12.   In January 2023, Shayla Fullerton emailed Vision and said there was an issue with the rebate. They requested proof that Vision was an approved installer for the rebate program. Vision admits that Shayla Fullerton’s initial rebate application was rejected because of a clerical error on its part. Vision says it fixed this error promptly.

13.   Vision continued to follow-up with Shayla Fullerton for the outstanding $3,245.66. Shayla Fullerton paid $1,662.83 to Vision on January 16, 2023, and $400 on March 8, 2023, which left $1,222.83 outstanding. Shayla Fullerton told Vision that they were waiting for the $2,000 rebate from CleanBC before they could pay the outstanding amount.

14.   Shayla Fullerton’s application for a $2,000 rebate through CleanBC was denied on August 8, 2023. They provided the rejection letter which states that the rebate is not available to apartments and condos. I infer from Shayla Fullerton’s submissions that they live in a condo.

15.   Shayla Fullerton says that Vision promised that they would qualify for the $2,000 CleanBC rebate and that this is reflected in Vision’s initial quote. Vision says that its quote only states that the heat pump is eligible for a rebate, however it does not guarantee that a customer will receive a rebate. It says it was unaware that condos and apartments are not eligible for this rebate.

16.   I turn to my analysis and conclusions.
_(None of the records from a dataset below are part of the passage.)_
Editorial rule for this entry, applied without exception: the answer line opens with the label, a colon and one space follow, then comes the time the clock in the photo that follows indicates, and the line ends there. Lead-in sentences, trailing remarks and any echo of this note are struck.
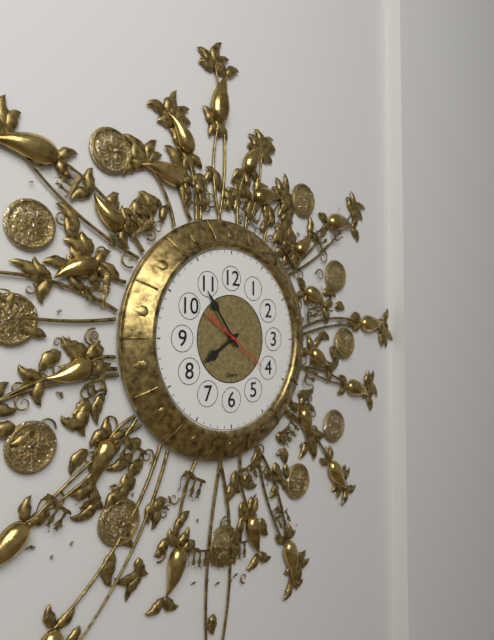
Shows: 7:54:21
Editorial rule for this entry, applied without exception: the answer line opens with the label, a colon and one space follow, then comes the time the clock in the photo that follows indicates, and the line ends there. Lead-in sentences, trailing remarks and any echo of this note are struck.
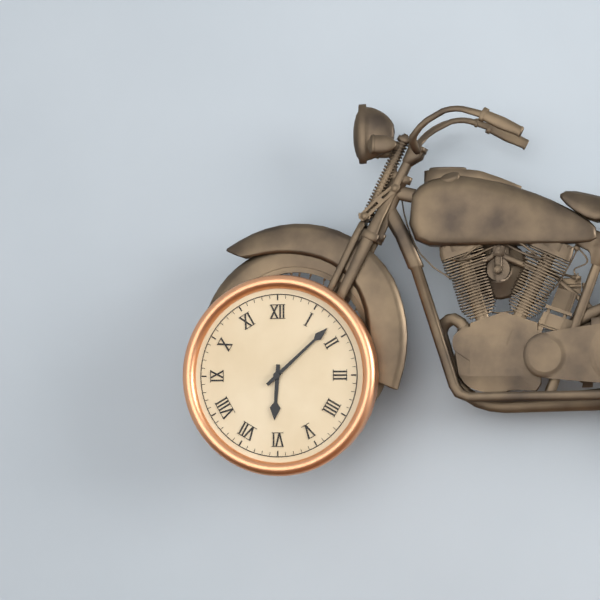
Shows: 6:08
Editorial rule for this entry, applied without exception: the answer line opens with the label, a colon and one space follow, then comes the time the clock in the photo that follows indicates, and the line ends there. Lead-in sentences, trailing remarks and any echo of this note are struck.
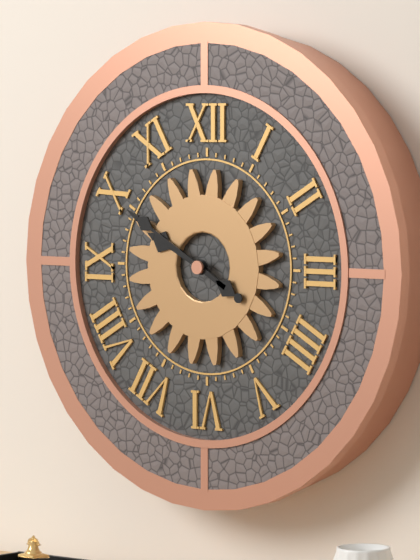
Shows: 9:50
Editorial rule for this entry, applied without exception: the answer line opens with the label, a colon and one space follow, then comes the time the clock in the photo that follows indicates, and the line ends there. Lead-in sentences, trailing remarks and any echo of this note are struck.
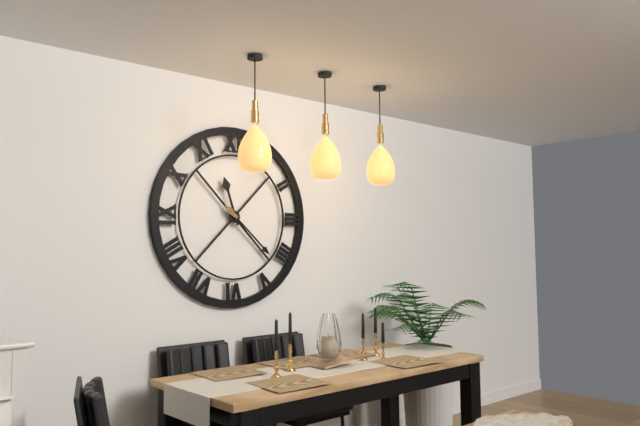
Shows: 11:22
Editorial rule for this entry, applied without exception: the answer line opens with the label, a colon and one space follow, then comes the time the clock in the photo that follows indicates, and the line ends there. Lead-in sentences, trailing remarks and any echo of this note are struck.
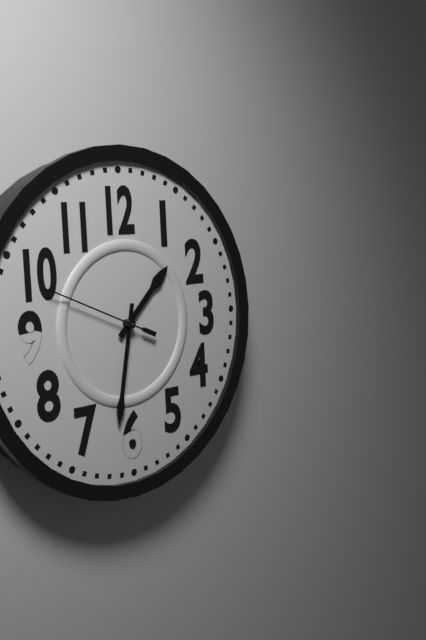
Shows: 1:32:49
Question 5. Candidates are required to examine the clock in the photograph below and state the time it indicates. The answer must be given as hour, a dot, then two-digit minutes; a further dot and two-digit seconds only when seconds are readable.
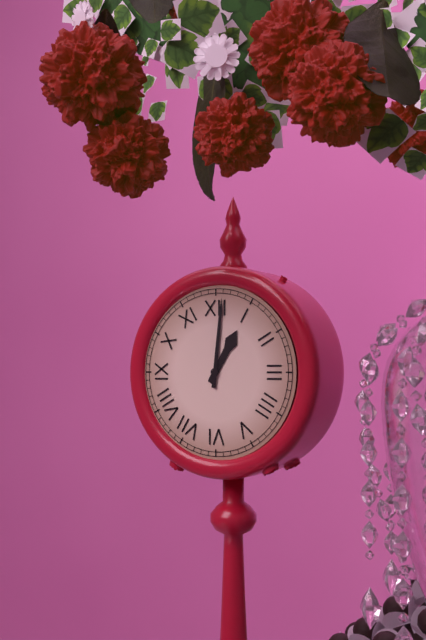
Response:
1.01
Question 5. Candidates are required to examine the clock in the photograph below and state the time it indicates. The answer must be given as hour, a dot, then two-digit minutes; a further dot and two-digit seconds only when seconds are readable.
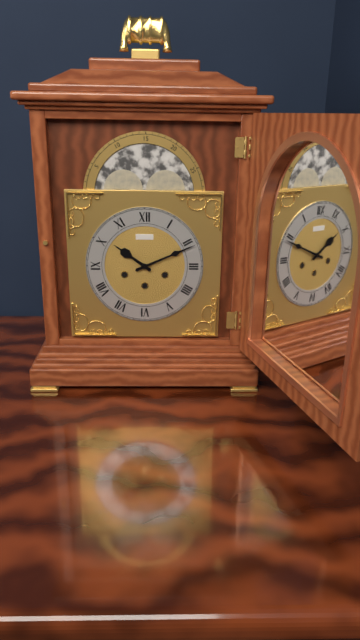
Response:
10.11
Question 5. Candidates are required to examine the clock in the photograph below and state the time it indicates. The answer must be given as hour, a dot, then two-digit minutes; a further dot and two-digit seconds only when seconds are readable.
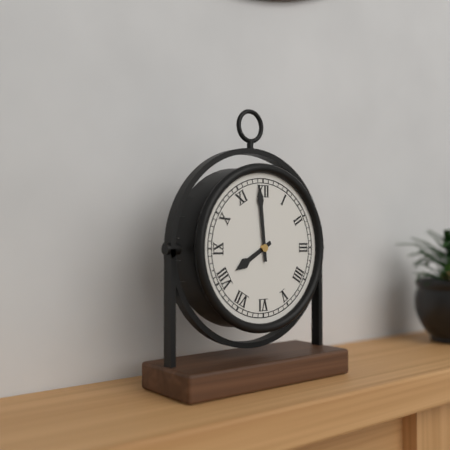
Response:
7.59
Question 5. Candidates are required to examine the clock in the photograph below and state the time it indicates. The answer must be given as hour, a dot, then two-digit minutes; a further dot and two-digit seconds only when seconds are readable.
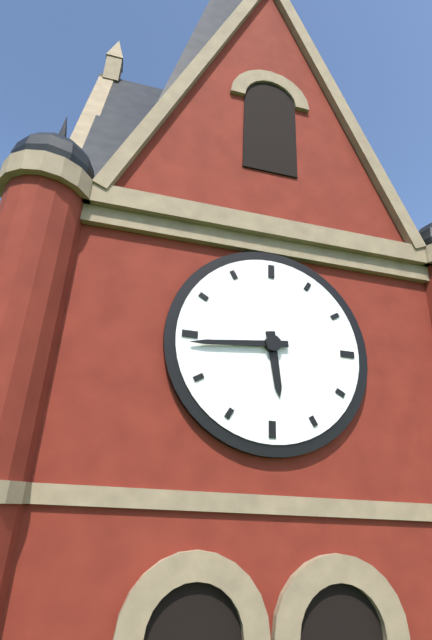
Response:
5.44
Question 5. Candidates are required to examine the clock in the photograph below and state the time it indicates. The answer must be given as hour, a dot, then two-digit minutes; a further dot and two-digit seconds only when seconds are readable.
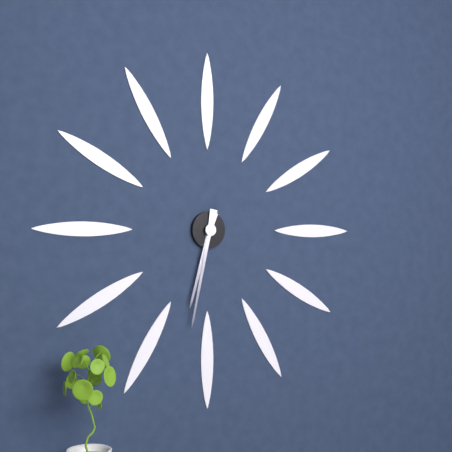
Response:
6.32
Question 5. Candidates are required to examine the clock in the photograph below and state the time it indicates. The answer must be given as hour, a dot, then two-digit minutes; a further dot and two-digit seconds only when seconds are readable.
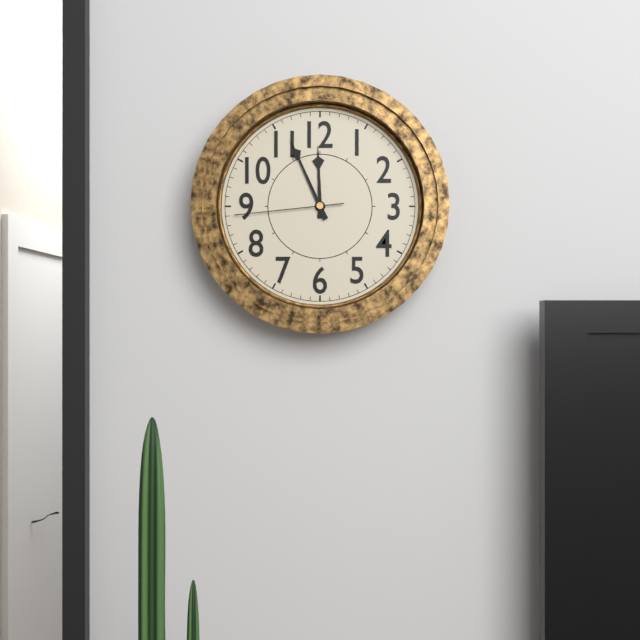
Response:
11.56.44
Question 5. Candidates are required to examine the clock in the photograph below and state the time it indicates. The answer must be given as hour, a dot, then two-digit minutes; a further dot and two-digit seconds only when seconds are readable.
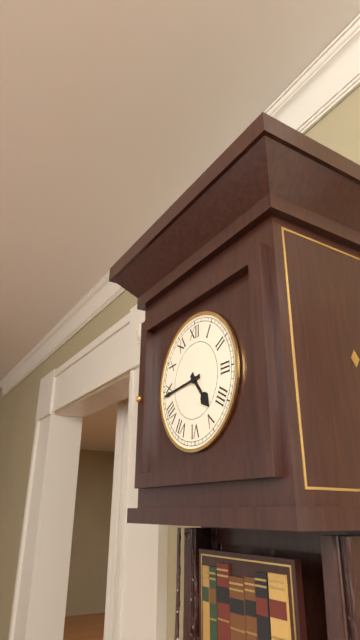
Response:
4.44
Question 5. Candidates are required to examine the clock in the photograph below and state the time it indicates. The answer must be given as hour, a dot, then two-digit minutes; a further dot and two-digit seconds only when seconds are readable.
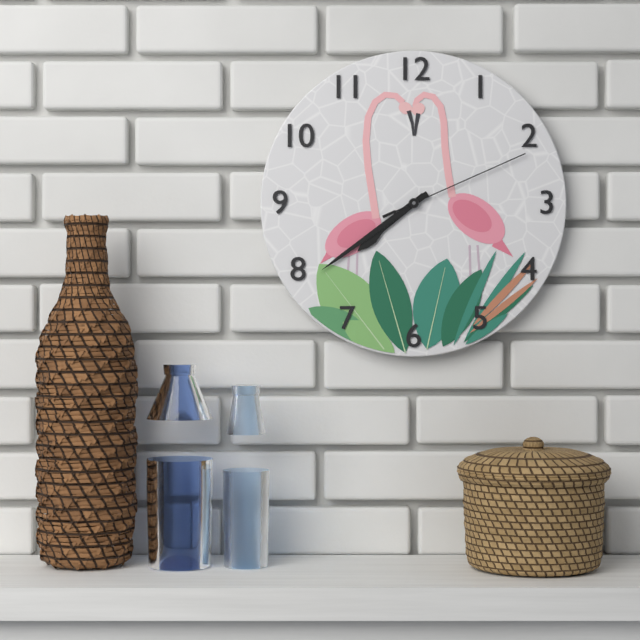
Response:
7.39.11
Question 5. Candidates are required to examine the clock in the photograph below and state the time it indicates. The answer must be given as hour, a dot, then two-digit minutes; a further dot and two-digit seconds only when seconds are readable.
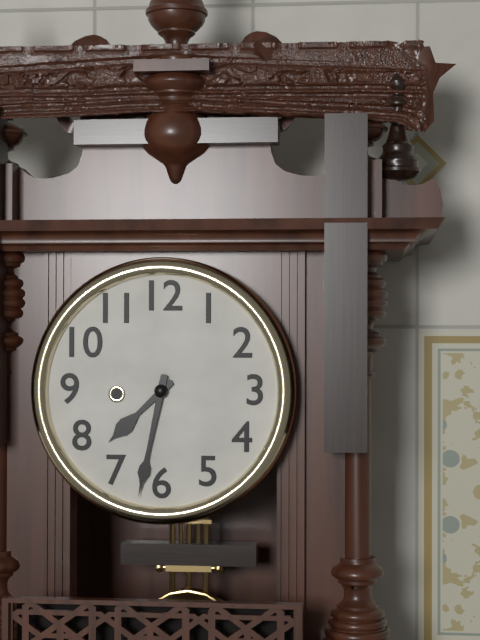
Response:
7.32
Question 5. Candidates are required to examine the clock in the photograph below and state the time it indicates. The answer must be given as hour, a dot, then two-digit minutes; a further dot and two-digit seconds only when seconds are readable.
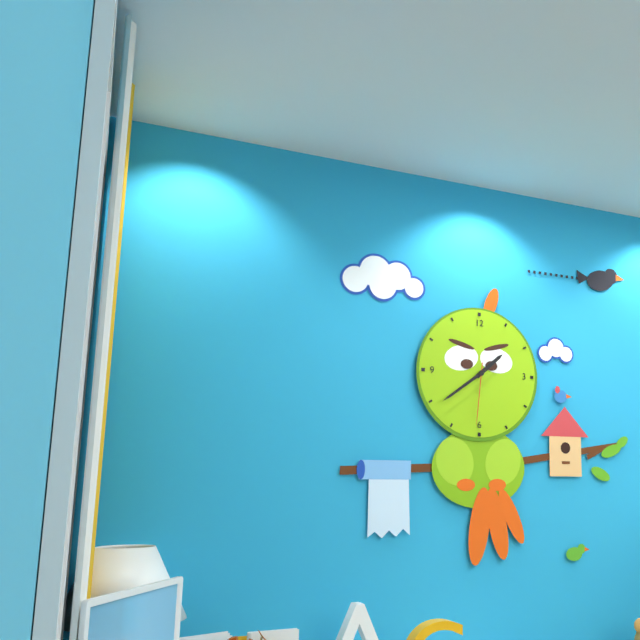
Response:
1.39.31
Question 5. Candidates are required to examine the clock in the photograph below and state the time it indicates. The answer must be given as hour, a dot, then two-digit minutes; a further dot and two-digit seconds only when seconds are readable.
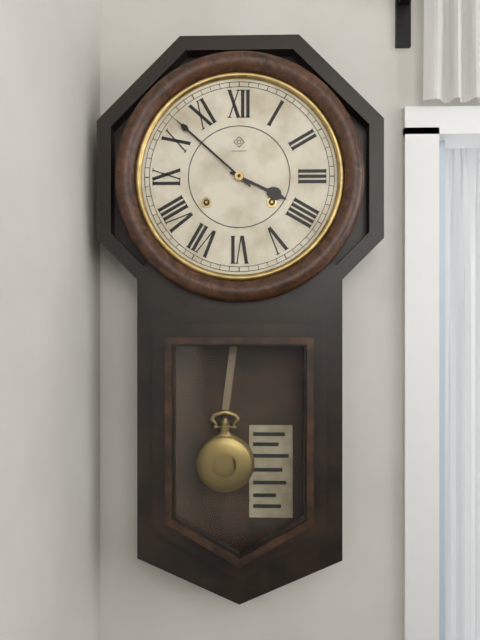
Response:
3.52
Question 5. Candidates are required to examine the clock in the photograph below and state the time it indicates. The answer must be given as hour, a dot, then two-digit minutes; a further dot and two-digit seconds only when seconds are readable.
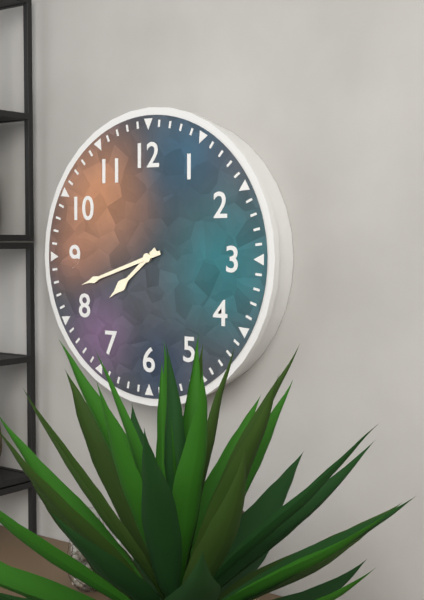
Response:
7.42
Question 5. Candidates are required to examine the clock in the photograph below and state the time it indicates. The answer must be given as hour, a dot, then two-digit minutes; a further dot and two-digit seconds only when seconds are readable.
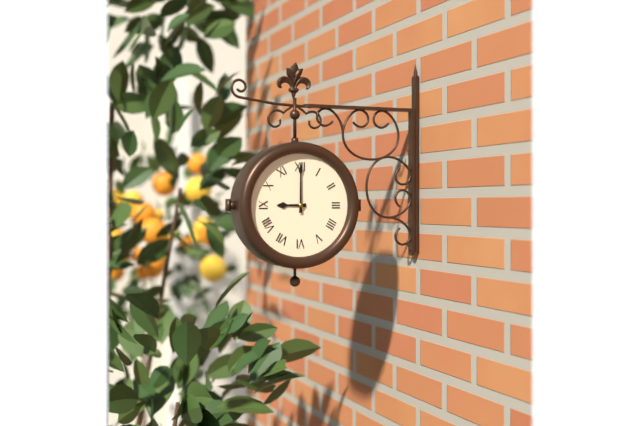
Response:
9.00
17.   Contractors are entitled to payment upon substantial completion of a project. The parties agree that Vision completed its work, so it is entitled to payment of its invoice. This is subject to any set off for breach of contract, discussed below. When a party alleges a set off, the burden of proving the set off is theirs (see Wilson v. Fotsch, 2010 BCCA 226).

18.   It is undisputed that the parties had an agreement to install a heat pump in Shayla Fullerton’s home. I find that the parties documented their agreement in Vision’s quote dated April 19, 2022. I do not agree that Vision’s quote only says that the heat pump is eligible for the $2,000 CleanBC rebate. The quote states specifically that, after Shayla Fullerton receives the two rebates, “this makes for a net investment of $4,369.50” (reproduced as written). I find that it was a term of the parties’ agreement that Shayla Fullerton would receive the CleanBC rebate and their total out-of-pocket expense would be $4,369.50.

19.   Shayla Fullerton did not receive the CleanBC rebate which was a breach of the parties’ agreement. I find that they suffered $2,000 in damages as a result which should be set off against any amount they owe Vision. As Shayla Fullerton owes Vision less than $2,000, I find that Vision cannot claim the $1,222.83 owing on its final invoice. So, I dismiss Vision’s claim.

20.   Under section 49 of the CRTA and CRT rules, the CRT will generally order an unsuccessful party to reimburse a successful party for CRT fees and reasonable dispute-related expenses. Vision was not successful, so I do not reimburse its CRT fees. Neither party claimed any dispute-related expenses.

ORDERS

21.   I dismiss Vision’s claim and this dispute.

 

Peter Mennie, Tribunal Member

 



[1] The CRT has a policy to use inclusive language that does not make assumptions about a person’s gender. As part of that commitment, the CRT asks parties to identify their pronouns and titles to ensure the CRT respectfully addresses them throughout the process, including in published decisions. The respondent did not provide their title or pronouns so I will refer to them as Shayla Fullerton and will use gender neutral pronouns for them throughout this decision, intending no disrespect.